Le couperet est tombé : Cristiano Ronaldo a été sacré Ballon d'Or. Une récompense devenue "made in Fifa" qui fait de l'attaquant du Real Madrid, âgé de 28 ans, le meilleur joueur du monde de l'année 2013. Ou du moins, le meilleur suivant des critères et une perception bien particuliers. Ainsi, depuis 2010, le mode du scrutin du Ballon d'Or a changé. C'est la politique du "un tiers, un tiers, un tiers" : un tiers de journalistes, un tiers de capitaines de sélections et un tiers de sélectionneurs du monde entier qui nominent un joueur parmi trois finalistes. Certains aimeraient une redistribution des cartes, avec une proportion de voix accordée au grand public. Démago ? Certainement. Au-delà de ce triumvirat décisionnaire, c'est bien l'idée même de l'homme à sacrer qui a évolué.

On ne cherche plus nécessairement un CV riche de titres en club (Ribéry cette année) ou en sélection et en club (Sneijder, Iniesta...), mais bien des serial buteurs, à la personnalité forte et supra-médiatisée, connus et reconnus, de Calcutta à New York. Ainsi, sur l'année civile (bien que les votes se soient arrêtés mi-novembre), CR7 a marqué pas moins de 69 buts en 59 matches disputés, toutes compétitions confondues. Sa petite amie, Irina Shayk, et son fils, ont salué, ce soir, le talent du beau jeune homme... La saison dernière, le monde s'était prosterné devant les 82 buts en une saison de Lionel Messi. Moins sur le costume à pois.

L'Argentin, qui compte quatre Ballons d'Or à son actif, s'est offert un petit luxe, cette année. Celui de finir derrière le Portugais mais aussi, et surtout, devant un Franck Ribéry, troisième, tout en ayant connu deux périodes de blessures. Notoriété (et talent) oblige.
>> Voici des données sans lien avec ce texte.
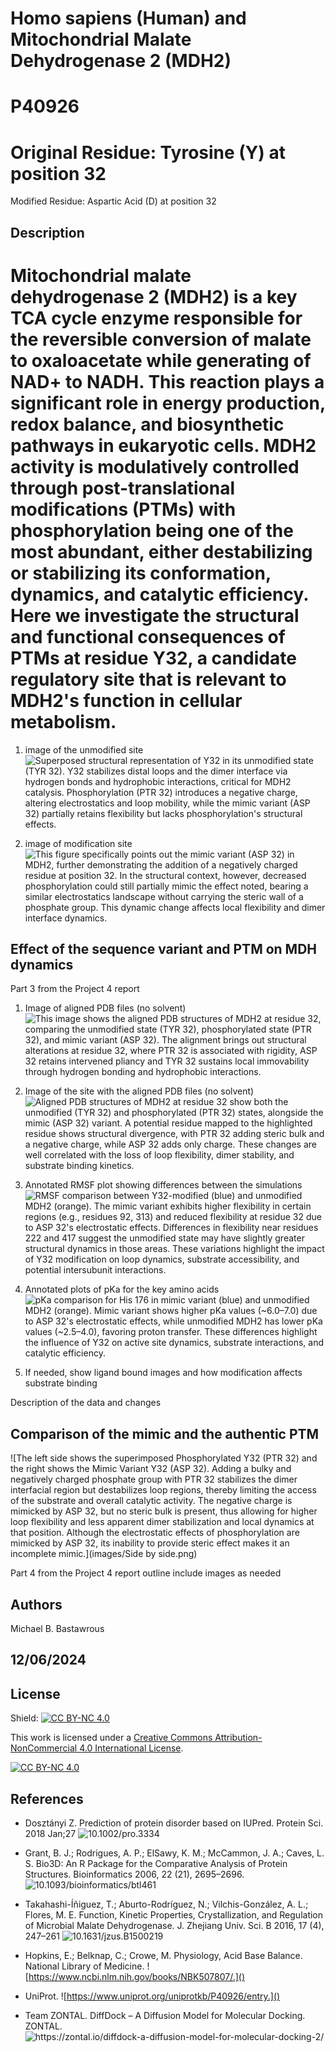 # Homo sapiens (Human) and Mitochondrial Malate Dehydrogenase 2 (MDH2)
# P40926
# Original Residue: Tyrosine (Y) at position 32
Modified Residue: Aspartic Acid (D) at position 32


## Description

# Mitochondrial malate dehydrogenase 2 (MDH2) is a key TCA cycle enzyme responsible for the reversible conversion of malate to oxaloacetate while generating of NAD+ to NADH. This reaction plays a significant role in energy production, redox balance, and biosynthetic pathways in eukaryotic cells. MDH2 activity is modulatively controlled through post-translational modifications (PTMs) with phosphorylation being one of the most abundant, either destabilizing or stabilizing its conformation, dynamics, and catalytic efficiency. Here we investigate the structural and functional consequences of PTMs at residue Y32, a candidate regulatory site that is relevant to MDH2's function in cellular metabolism.

1. image of the unmodified site
![Superposed structural representation of Y32 in its unmodified state (TYR 32). Y32 stabilizes distal loops and the dimer interface via hydrogen bonds and hydrophobic interactions, critical for MDH2 catalysis. Phosphorylation (PTR 32) introduces a negative charge, altering electrostatics and loop mobility, while the mimic variant (ASP 32) partially retains flexibility but lacks phosphorylation's structural effects.](images/MDH2.png)

2. image of modification site
![This figure specifically points out the mimic variant (ASP 32) in MDH2, further demonstrating the addition of a negatively charged residue at position 32. In the structural context, however, decreased phosphorylation could still partially mimic the effect noted, bearing a similar electrostatics landscape without carrying the steric wall of a phosphate group. This dynamic change affects local flexibility and dimer interface dynamics.
](images/Variant.png)


## Effect of the sequence variant and PTM on MDH dynamics

Part 3 from the Project 4 report

1. Image of aligned PDB files (no solvent)
![This image shows the aligned PDB structures of MDH2 at residue 32, comparing the unmodified state (TYR 32), phosphorylated state (PTR 32), and mimic variant (ASP 32). The alignment brings out structural alterations at residue 32, where PTR 32 is associated with rigidity, ASP 32 retains intervened pliancy and TYR 32 sustains local immovability through hydrogen bonding and hydrophobic interactions.](images/pdbaligned.png)

2. Image of the site with the aligned PDB files (no solvent)
![Aligned PDB structures of MDH2 at residue 32 show both the unmodified (TYR 32) and phosphorylated (PTR 32) states, alongside the mimic (ASP 32) variant. A potential residue mapped to the highlighted residue shows structural divergence, with PTR 32 adding steric bulk and a negative charge, while ASP 32 adds only charge. These changes are well correlated with the loss of loop flexibility, dimer stability, and substrate binding kinetics.](images/SitePDBnosolvent.png)

3. Annotated RMSF plot showing differences between the simulations
![RMSF comparison between Y32-modified (blue) and unmodified MDH2 (orange). The mimic variant exhibits higher flexibility in certain regions (e.g., residues 92, 313) and reduced flexibility at residue 32 due to ASP 32's electrostatic effects. Differences in flexibility near residues 222 and 417 suggest the unmodified state may have slightly greater structural dynamics in those areas. These variations highlight the impact of Y32 modification on loop dynamics, substrate accessibility, and potential intersubunit interactions.](images/RMSFGraph.png)

4. Annotated plots of pKa for the key amino acids
![pKa comparison for His 176 in mimic variant (blue) and unmodified MDH2 (orange). Mimic variant shows higher pKa values (~6.0–7.0) due to ASP 32's electrostatic effects, while unmodified MDH2 has lower pKa values (~2.5–4.0), favoring proton transfer. These differences highlight the influence of Y32 on active site dynamics, substrate interactions, and catalytic efficiency.](images/PKAGraph.png)

5. If needed, show ligand bound images and how modification affects substrate binding

Description of the data and changes


## Comparison of the mimic and the authentic PTM
![The left side shows the superimposed Phosphorylated Y32 (PTR 32) and the right shows the Mimic Variant Y32 (ASP 32). Adding a bulky and negatively charged phosphate group with PTR 32 stabilizes the dimer interfacial region but destabilizes loop regions, thereby limiting the access of the substrate and overall catalytic activity. The negative charge is mimicked by ASP 32, but no steric bulk is present, thus allowing for higher loop flexibility and less apparent dimer stabilization and local dynamics at that position. Although the electrostatic effects of phosphorylation are mimicked by ASP 32, its inability to provide steric effect makes it an incomplete mimic.](images/Side by side.png)

Part 4 from the Project 4 report outline
include images as needed


## Authors

Michael B. Bastawrous 

## 12/06/2024

## License

Shield: [![CC BY-NC 4.0][cc-by-nc-shield]][cc-by-nc]

This work is licensed under a
[Creative Commons Attribution-NonCommercial 4.0 International License][cc-by-nc].

[![CC BY-NC 4.0][cc-by-nc-image]][cc-by-nc]

[cc-by-nc]: https://creativecommons.org/licenses/by-nc/4.0/
[cc-by-nc-image]: https://licensebuttons.net/l/by-nc/4.0/88x31.png
[cc-by-nc-shield]: https://img.shields.io/badge/License-CC%20BY--NC%204.0-lightgrey.svg


## References

* Dosztányi Z. Prediction of protein disorder based on IUPred. Protein Sci. 2018 Jan;27 ![10.1002/pro.3334](https://doi.org/10.1002/pro.3334)

* Grant, B. J.; Rodrigues, A. P.; ElSawy, K. M.; McCammon, J. A.; Caves, L. S. Bio3D: An R Package for the Comparative Analysis of Protein Structures. Bioinformatics 2006, 22 (21), 2695–2696. ![10.1093/bioinformatics/btl461](https://doi.org/10.1093/bioinformatics/btl461)

* Takahashi-Íñiguez, T.; Aburto-Rodríguez, N.; Vilchis-González, A. L.; Flores, M. E. Function, Kinetic Properties, Crystallization, and Regulation of Microbial Malate Dehydrogenase. J. Zhejiang Univ. Sci. B 2016, 17 (4), 247–261 ![10.1631/jzus.B1500219](https://doi.org/10.1631/jzus.B1500219)

* Hopkins, E.; Belknap, C.; Crowe, M. Physiology, Acid Base Balance. National Library of Medicine. ![https://www.ncbi.nlm.nih.gov/books/NBK507807/.]()

* UniProt. ![https://www.uniprot.org/uniprotkb/P40926/entry.]()

* Team ZONTAL. DiffDock – A Diffusion Model for Molecular Docking. ZONTAL. ![https://zontal.io/diffdock-a-diffusion-model-for-molecular-docking-2/ ]()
Et oui, car même avec cinq titres remportés avec le Bayern Munich, grosse machine du championnat d'Allemagne, un titre de meilleur joueur européen, Francky le Frenchy, 13 buts sur l'année civile écoulée, n'a pu se jouer d'un Leo Messi sur une jambe. Un problème ?

Une multitude plutôt. Car au-delà des chiffres, de l'aura d'un championnnat sur un autre, ou même de styles, c'est bien le duo Messi-Ronaldo qui est porté sur l'olympe du foot par les médias et les divers acteurs du football de la planète. N'en déplaise à Sneijder, Iniesta, Xavi et consort. Et le mot de la fin reviendra à Michel Platini, président de l'autre institution, cellle de l'UEFA : "Dans trois ans, ce sera encore Ronaldo-Messi". N'en déplaise à Neymar, Luis Suarez... et à certains d'entre nous.